Activity 1
According to the blog post about Amazon's web services and A9, what is the name of the new web advertising platform that A9 is testing?
Activity 2
Does each statement below agree with the blog post about Amazon's web services and A9? Answer yes or no for each, and quote the words from the post that decide it.
(a) Clickriver Ads will appear only on Amazon.com search results pages.
(b) A9.com is a wholly owned subsidiary of Amazon.com.
(c) The author says most web services nowadays are free and aimed at hobbyists.
Activity 3
From the blog post about Amazon's web services and A9, write out the passage starting with "Clickriver appears to" and going on through "product detail pages.".

Reading passage
= = = =

See also my previous posts on some of Amazon.com's web services, "Amazon launches utility computing service", "Amazon Mechanical Turk?", and "Remote storage on Amazon S3".

See also the "Get Big Fast" post from my Early Amazon series.

[BusinessWeek article via Om Malik]

Update: BusinessWeek also has an interview with Jeff Bezos about the business of offering web services. Jeff says:
We're trying to leverage an existing asset ... We cannot operate our consumer business without these pieces of Web-scale infrastructure.

We have three businesses today ... consumer-facing ... seller-facing ... developer-facing. The first two businesses are already financially meaningful businesses for Amazon.com, and we believe the third one can be too.
[Found via Matt Marshall]

Update: See also the comments in a thread on an earlier post for my thoughts on Amazon's business and their web services. An excerpt:
It may be a failure of imagination on my part, I have a hard time seeing Amazon web services as a profitable venture. I understand the argument that Amazon needs to build a lot of this anyway for internal use, but I think there is a big difference between supporting and servicing internal customers and external customers. I suspect Amazon will find it very expensive to do everything that enterprise-level paying customers will expect of them.

In addition, I find myself confused trying to determine the target market for these web services. Most web services nowadays are free and targeted at hobbyists. Amazon is hoping to extract hundreds of millions from their web services, which means they would need thousands of enterprise level clients. Does this market exist? Other utility computing offerings do not seem to have tapped it, perhaps because substitutes (e.g. leasing servers) work as well or better for many purposes.
Update: Tim O'Reilly, in an interview with Jeff Bezos at Web 2.0, beautifully summarizes the Wall Street reaction to all of this: "But, why?"

Thursday, November 02, 2006

A9 goes after advertising

Amazon's A9 appears to be refocusing on web advertising instead of web search. First, they simplified and scaled down their web search effort. Now, they are testing a new web advertising platform called Clickriver.

Clickriver appears to be AdWords for Amazon -- web ads placed on Amazon.com -- and a first step toward an AdSense competitor. From the Clickriver About page:
Clickriver Ads is an advertising program ... that allows businesses to place sponsored links on Amazon.com.

Clickriver Ads will appear on Amazon.com, on search results pages and on many product detail pages.

With Clickriver, a wide range of complementary products and services can be advertised at the precise moment that someone is interested -- as they shop, browse, and search on Amazon.com. For example, ads from banks can display on pages for finance and investment books, such as on the "Road to Wealth" product page. Ads from photo printing services can display next to search results for cameras and tripods. Ads for hotels, car rentals and travel agencies can display on pages for travel books, sunglasses, suitcases, portable DVD players and other travel accessories sold on Amazon.com.

Clickriver Ads was built by A9.com, a search technologies company based in Palo Alto, California. A9.com is a wholly owned subsidiary of Amazon.com.
Back in April, in a post called, "What will become of A9?", I said:
A9 could switch to focusing on AdWords and AdSense-like advertising, building on the success of Amazon Associates.

A9 would compete with Google not on web search, where Google has a strong advantage, but on advertising, where Amazon has its massive catalog and experience selling products to leverage.
Looks like that is exactly what A9 is doing.

[Found via Gary Price, John Battelle, and John Cook]

Update: Om Malik says, "Amazon doesn't really want to be a retailer some days, does it?"

= = = =

Data provided
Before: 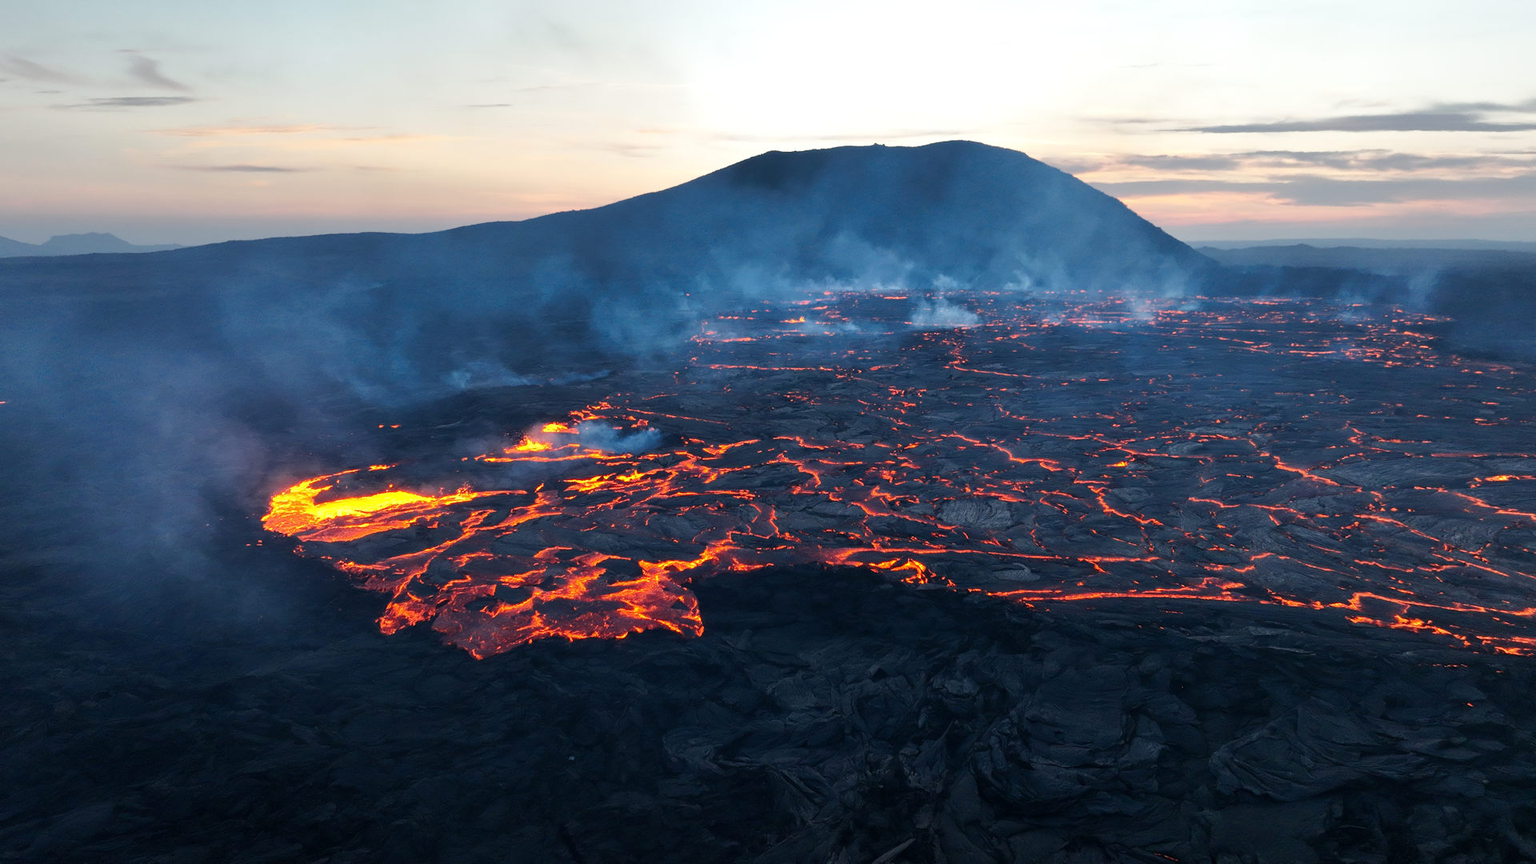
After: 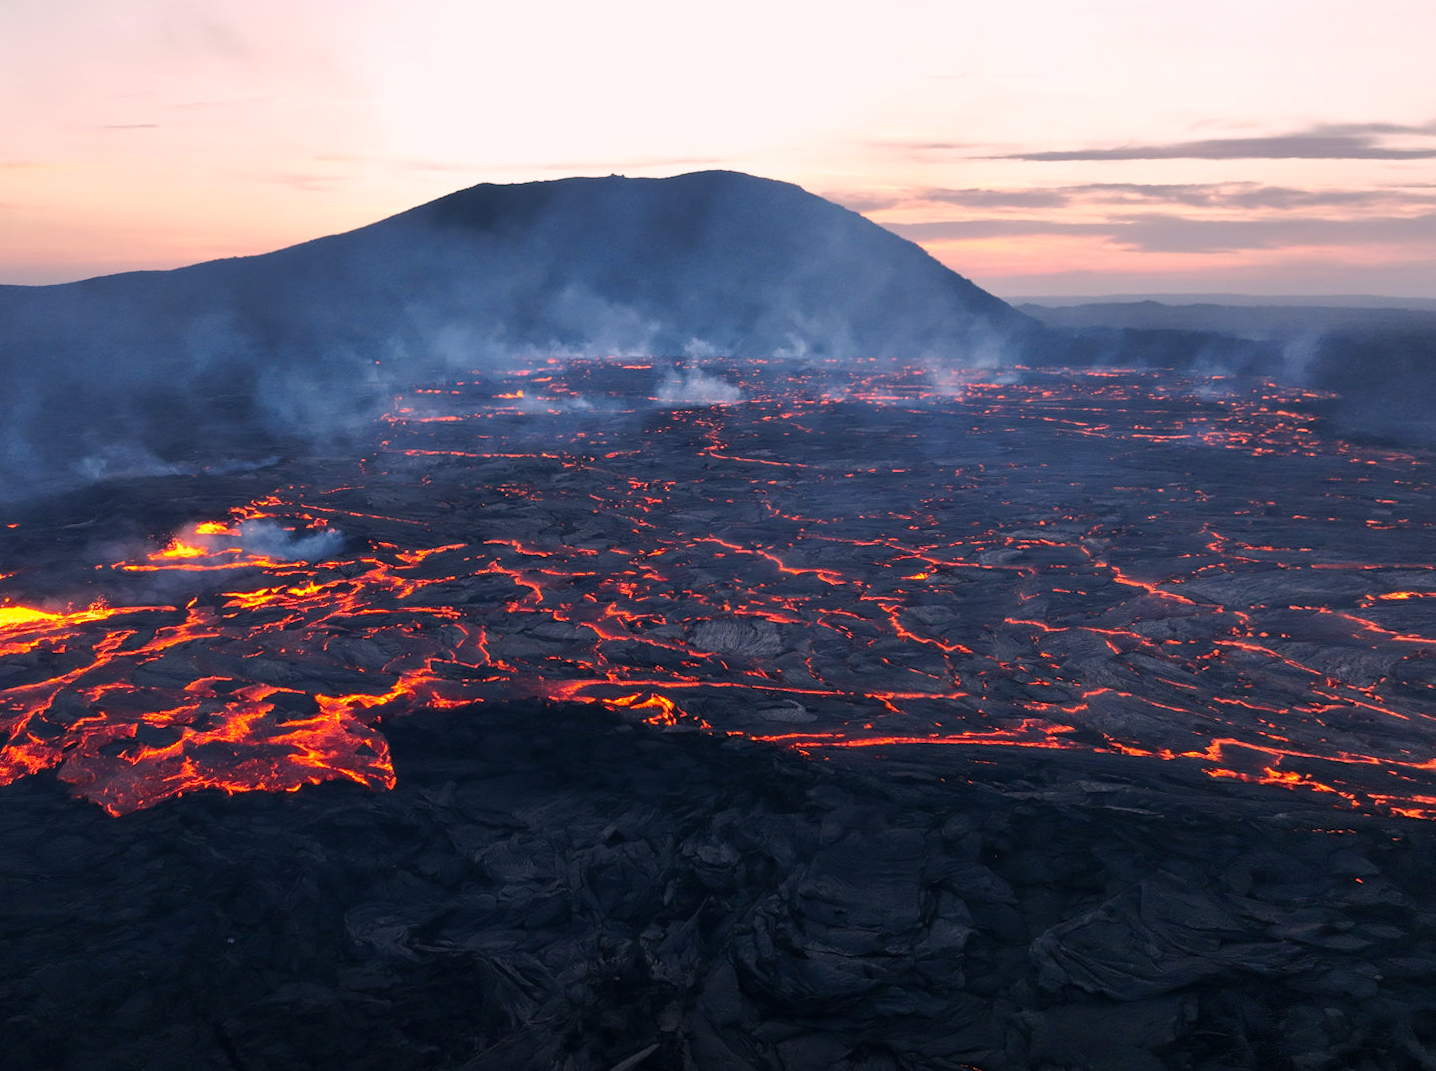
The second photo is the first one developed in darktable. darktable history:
rotate and perspective: rotation 0.192°, lens shift (horizontal) -0.015, crop left 0.005, crop right 0.996, crop top 0.006, crop bottom 0.99
crop and rotate: left 24.6%
color correction: highlights a* 14.52, highlights b* 4.84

= = = =

Exercise solution 1
Clickriver.

Exercise solution 2
(a) No: "Clickriver Ads will appear on Amazon.com, on search results pages and on many product detail pages."
(b) Yes: "A9.com is a wholly owned subsidiary of Amazon.com."
(c) Yes: "Most web services nowadays are free and targeted at hobbyists."

Exercise solution 3
Clickriver appears to be AdWords for Amazon -- web ads placed on Amazon.com -- and a first step toward an AdSense competitor. From the Clickriver About page:
Clickriver Ads is an advertising program ... that allows businesses to place sponsored links on Amazon.com.

Clickriver Ads will appear on Amazon.com, on search results pages and on many product detail pages.